Consignes:
a. Reproduisez à l'identique les lignes du listing, de celle qui contient « order: Auriculariales » jusqu'à celle qui contient « genus: Xylaria », ces deux lignes comprises.
b. Reprenez le texte sur l'ontologie et le religieux là où il s'interrompt, puis poursuivez-le.

Texte support:
▽
Selon le schéma ontologique qui est un schéma religieux, un amoindrissement rationnel du religieux, l'explication de l'autre à partir de l'un contient une contradiction : si l'autre est contenu dans le même, ainsi que le clame Platon à la suite des prêtres polythéistes égyptiens, les opérations internes de distinction deviennent inexplicables. Qu'est-ce que cet un qui a besoin du deux pour être - un? L'explication du prolongement est insuffisante puisque l'unité est suffisante - à elle-même.
Dans cette optique, l'interprétation ontologico-religieuse de Simone Weil est surtout totalement pénétrée de mysticisme immanentiste : le sensible dégénéré qui serait un prolongement de l'Être est tout à fait inexplicable. Elle est une déformation de la doctrine ontologique tirée du polythéisme, mais surtout une représentation aussi simplifiée qu'aberrante de l'ontologie antique, comme une inscription immanentiste inscrite dans l'espace newtonien.
L'analyse ontologique montre assez que l'ontologie est le discours rationnel qui prétend surmonter le religieux en le reprenant dans les grandes lignes. L'ontologie naît avec les balbutiements du monothéisme, notamment en Égypte. L'ontologie n'est jamais qu'une sous-branche du religieux. Le religieux ne s'embarrasse pas avec le sens de sa démarche. Le religieux marche. Il donne sens. L'ontologie donne le sens du sens. Elle donne moins sens.

lundi 16 novembre 2009

Quand tu crois, tu croîs.
△
Listing présenté:
▽
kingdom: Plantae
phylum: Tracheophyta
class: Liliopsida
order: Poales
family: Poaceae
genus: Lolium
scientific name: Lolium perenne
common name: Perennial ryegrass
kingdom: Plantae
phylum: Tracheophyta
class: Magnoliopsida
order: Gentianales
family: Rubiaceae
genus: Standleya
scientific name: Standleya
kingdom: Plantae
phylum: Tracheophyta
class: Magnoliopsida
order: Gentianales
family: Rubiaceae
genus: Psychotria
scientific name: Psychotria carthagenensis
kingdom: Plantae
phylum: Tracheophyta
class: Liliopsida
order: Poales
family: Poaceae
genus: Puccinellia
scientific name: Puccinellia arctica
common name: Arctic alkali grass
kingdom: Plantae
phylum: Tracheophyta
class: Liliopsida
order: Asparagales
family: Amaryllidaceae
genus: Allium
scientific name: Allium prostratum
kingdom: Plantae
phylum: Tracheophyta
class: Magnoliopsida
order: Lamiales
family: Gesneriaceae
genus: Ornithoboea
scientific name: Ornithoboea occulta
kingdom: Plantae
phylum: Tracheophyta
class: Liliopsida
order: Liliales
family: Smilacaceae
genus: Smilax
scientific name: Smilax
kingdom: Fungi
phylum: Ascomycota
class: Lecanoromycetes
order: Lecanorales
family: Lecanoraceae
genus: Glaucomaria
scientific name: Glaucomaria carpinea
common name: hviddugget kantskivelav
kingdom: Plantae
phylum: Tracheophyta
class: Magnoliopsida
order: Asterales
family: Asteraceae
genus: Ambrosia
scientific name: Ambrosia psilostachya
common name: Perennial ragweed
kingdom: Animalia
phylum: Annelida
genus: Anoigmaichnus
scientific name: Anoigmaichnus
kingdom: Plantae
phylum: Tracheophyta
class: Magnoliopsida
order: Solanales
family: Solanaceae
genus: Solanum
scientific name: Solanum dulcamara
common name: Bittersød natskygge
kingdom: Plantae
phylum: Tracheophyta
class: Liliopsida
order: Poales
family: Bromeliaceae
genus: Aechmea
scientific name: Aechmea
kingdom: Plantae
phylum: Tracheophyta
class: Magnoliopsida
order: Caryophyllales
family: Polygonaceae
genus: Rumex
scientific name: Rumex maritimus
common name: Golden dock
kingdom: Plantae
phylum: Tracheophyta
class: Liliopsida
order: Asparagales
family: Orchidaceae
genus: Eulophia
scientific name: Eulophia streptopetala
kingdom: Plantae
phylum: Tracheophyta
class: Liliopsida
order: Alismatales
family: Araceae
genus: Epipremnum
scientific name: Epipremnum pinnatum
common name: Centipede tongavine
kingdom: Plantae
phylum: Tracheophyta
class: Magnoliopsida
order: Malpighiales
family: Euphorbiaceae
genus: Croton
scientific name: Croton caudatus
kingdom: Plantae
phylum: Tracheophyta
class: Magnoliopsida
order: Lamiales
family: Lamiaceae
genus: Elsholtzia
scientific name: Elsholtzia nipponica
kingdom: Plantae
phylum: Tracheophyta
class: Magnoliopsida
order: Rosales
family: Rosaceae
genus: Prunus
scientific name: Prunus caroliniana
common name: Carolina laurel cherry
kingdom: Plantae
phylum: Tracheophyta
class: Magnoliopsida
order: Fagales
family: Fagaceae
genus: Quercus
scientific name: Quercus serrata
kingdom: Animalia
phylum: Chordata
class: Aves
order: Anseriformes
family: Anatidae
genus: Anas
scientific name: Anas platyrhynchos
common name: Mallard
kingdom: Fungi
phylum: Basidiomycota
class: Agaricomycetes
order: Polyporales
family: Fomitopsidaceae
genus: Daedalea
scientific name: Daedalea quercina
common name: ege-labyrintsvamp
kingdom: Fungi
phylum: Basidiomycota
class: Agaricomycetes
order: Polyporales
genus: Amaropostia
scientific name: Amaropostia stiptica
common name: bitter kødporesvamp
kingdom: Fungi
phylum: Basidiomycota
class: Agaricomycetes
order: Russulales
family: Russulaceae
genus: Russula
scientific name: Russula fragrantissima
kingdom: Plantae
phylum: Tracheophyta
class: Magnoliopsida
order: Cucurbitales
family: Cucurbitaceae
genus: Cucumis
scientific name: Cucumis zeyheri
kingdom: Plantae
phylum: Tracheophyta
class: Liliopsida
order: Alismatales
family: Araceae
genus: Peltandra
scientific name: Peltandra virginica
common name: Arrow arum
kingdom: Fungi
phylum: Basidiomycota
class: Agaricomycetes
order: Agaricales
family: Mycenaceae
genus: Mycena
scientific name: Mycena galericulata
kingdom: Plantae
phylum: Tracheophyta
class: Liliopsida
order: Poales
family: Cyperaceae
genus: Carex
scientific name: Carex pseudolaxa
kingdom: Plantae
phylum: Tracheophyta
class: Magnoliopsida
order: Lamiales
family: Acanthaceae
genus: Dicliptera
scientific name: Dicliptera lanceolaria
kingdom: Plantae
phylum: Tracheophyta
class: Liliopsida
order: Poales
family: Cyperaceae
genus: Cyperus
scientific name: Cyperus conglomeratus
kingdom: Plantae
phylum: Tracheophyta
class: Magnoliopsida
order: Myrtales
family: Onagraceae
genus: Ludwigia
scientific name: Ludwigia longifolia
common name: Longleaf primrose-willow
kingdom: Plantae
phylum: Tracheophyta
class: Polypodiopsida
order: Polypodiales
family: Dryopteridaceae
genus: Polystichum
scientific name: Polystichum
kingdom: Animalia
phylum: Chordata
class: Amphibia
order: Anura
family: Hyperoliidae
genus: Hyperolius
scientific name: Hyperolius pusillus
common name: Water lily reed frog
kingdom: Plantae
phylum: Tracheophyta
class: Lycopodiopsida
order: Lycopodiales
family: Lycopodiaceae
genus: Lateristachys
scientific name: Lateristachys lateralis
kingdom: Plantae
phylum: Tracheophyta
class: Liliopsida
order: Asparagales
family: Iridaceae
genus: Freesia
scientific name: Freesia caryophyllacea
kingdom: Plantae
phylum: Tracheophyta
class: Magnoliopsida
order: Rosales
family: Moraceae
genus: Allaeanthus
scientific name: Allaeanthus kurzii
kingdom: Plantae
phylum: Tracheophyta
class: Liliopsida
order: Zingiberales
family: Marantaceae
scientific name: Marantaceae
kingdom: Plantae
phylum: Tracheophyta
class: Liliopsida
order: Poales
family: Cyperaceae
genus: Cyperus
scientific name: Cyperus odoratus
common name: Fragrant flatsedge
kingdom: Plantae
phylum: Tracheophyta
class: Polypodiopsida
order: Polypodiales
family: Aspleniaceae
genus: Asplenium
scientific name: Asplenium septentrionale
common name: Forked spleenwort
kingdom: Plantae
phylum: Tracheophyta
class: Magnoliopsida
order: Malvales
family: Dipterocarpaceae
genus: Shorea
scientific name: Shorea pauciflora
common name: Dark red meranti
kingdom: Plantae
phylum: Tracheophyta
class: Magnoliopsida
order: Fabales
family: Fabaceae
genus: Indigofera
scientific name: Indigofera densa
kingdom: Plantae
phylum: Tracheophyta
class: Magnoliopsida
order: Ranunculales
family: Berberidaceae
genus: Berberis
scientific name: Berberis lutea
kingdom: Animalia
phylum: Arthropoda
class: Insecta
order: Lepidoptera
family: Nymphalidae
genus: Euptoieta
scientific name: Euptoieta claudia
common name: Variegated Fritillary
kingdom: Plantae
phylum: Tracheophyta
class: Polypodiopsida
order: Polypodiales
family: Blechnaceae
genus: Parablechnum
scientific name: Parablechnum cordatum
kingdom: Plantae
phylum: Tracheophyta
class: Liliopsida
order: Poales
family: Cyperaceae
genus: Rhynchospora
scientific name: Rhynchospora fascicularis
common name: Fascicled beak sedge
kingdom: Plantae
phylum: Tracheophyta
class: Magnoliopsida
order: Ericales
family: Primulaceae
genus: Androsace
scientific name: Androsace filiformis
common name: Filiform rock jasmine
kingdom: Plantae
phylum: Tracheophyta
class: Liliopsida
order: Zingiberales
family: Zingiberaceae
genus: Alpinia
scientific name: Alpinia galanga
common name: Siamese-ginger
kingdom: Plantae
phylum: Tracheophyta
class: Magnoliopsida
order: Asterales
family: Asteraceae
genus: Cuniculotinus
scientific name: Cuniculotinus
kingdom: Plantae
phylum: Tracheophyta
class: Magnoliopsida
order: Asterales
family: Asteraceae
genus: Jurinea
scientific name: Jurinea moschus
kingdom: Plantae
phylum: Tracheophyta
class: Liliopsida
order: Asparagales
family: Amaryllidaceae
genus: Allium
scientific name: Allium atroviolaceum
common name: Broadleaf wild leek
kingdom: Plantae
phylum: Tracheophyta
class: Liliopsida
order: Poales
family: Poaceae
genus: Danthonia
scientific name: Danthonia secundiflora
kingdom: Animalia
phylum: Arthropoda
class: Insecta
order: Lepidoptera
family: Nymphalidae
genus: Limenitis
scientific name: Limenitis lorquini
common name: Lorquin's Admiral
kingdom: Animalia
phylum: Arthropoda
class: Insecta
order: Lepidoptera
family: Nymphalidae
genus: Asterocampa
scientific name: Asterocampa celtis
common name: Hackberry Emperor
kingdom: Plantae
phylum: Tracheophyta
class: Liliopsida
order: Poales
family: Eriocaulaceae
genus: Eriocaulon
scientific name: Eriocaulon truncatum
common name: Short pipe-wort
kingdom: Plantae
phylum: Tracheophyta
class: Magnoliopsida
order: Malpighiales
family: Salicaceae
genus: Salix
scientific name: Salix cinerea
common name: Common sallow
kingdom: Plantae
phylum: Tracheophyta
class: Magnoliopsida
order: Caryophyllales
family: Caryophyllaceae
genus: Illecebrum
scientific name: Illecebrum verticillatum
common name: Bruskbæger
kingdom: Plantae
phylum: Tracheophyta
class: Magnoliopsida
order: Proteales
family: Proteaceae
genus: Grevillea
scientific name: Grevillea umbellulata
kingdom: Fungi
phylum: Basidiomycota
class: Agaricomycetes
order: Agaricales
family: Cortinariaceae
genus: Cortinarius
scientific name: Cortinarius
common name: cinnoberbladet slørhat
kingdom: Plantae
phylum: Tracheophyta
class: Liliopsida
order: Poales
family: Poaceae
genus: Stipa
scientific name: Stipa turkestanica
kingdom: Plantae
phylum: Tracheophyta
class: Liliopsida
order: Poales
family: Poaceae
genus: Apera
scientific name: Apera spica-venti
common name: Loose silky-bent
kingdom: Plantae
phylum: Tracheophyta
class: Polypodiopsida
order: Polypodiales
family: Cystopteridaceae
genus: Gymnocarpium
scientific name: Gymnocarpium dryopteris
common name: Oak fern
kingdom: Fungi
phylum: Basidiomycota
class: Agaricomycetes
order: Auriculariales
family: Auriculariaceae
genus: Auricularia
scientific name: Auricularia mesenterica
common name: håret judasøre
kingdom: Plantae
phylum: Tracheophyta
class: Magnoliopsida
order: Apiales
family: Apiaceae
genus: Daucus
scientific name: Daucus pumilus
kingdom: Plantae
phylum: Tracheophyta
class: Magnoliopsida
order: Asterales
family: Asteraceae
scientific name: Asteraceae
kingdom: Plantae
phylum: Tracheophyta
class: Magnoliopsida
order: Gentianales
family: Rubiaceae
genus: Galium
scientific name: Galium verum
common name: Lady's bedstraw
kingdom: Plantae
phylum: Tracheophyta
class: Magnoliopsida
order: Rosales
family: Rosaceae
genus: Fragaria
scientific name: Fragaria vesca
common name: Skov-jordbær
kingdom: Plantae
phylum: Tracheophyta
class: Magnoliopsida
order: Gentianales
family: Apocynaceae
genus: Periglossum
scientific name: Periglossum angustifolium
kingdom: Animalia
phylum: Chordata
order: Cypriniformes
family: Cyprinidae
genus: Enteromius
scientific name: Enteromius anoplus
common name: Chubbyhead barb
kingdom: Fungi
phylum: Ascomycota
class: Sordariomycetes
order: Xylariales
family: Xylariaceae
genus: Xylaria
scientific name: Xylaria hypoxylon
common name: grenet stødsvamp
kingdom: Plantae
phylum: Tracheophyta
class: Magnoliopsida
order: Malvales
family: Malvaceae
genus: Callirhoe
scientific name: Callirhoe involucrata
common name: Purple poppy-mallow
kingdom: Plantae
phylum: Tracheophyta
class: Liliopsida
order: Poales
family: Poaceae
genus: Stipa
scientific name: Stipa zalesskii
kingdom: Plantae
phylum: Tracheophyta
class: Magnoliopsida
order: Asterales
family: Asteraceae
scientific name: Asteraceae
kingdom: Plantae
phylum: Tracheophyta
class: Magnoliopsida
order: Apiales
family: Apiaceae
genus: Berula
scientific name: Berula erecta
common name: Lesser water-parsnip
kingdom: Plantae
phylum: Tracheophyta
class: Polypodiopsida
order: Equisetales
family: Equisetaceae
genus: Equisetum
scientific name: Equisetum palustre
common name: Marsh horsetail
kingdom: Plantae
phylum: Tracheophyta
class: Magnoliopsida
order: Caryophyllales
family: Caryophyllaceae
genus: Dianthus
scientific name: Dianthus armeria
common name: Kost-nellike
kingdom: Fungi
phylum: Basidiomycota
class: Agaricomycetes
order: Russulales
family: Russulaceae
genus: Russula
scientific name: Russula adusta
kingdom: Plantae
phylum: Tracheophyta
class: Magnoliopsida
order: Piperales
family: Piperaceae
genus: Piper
△
Réponses attendues:
a.
order: Auriculariales
family: Auriculariaceae
genus: Auricularia
scientific name: Auricularia mesenterica
common name: håret judasøre
kingdom: Plantae
phylum: Tracheophyta
class: Magnoliopsida
order: Apiales
family: Apiaceae
genus: Daucus
scientific name: Daucus pumilus
kingdom: Plantae
phylum: Tracheophyta
class: Magnoliopsida
order: Asterales
family: Asteraceae
scientific name: Asteraceae
kingdom: Plantae
phylum: Tracheophyta
class: Magnoliopsida
order: Gentianales
family: Rubiaceae
genus: Galium
scientific name: Galium verum
common name: Lady's bedstraw
kingdom: Plantae
phylum: Tracheophyta
class: Magnoliopsida
order: Rosales
family: Rosaceae
genus: Fragaria
scientific name: Fragaria vesca
common name: Skov-jordbær
kingdom: Plantae
phylum: Tracheophyta
class: Magnoliopsida
order: Gentianales
family: Apocynaceae
genus: Periglossum
scientific name: Periglossum angustifolium
kingdom: Animalia
phylum: Chordata
order: Cypriniformes
family: Cyprinidae
genus: Enteromius
scientific name: Enteromius anoplus
common name: Chubbyhead barb
kingdom: Fungi
phylum: Ascomycota
class: Sordariomycetes
order: Xylariales
family: Xylariaceae
genus: Xylaria

b.
La grande question
néanthéiste, c'est d'expliquer le changement. On a le choix entre trois changements : croissance, stagnation et décroissance. Le changement consiste à changer de monde, soit à inclure du néant dans le sensible. L'échange est soit constructeur, soit destructeur. Il détruit quand il décroît. Il croît quand il construit. En aucun cas, il ne saurait demeurer stable, sauf à changer de structure du réel. L'échange est l'humanisation du néant, quand la destruction est le non humain. Le changement est la transformation du néant en ordre - l'ordonnation. L'ordre est stable seulement quand le changement est inexistant. Le changement intervient par rapport au mécanisme de l'ordonnation. Celui qui change est celui qui taille le néant en morceaux d'ordre. Le changement est la sculpture de la pierre brute vers la statue. Le changement est création, innovation, inspiration. Les Anciens ignoraient l'origine des Muses. Le néanthéisme la dévoile : le nouveau surgit de l'ordonnation. Le nouveau surgit de la formation des formes. Le nouveau est l'ordonnation de la violence, soit la construction de la destruction. C'est à partir de ce mécanisme que s'opère le changement. Quand le mécanisme est efficient, le monde de l'homme croît. Quand le mécanisme est déficient, qu'il passe de l'ordonnation au chaos pur, le monde de l'homme décroît. D'où l'importance de la croyance : croire, c'est croître.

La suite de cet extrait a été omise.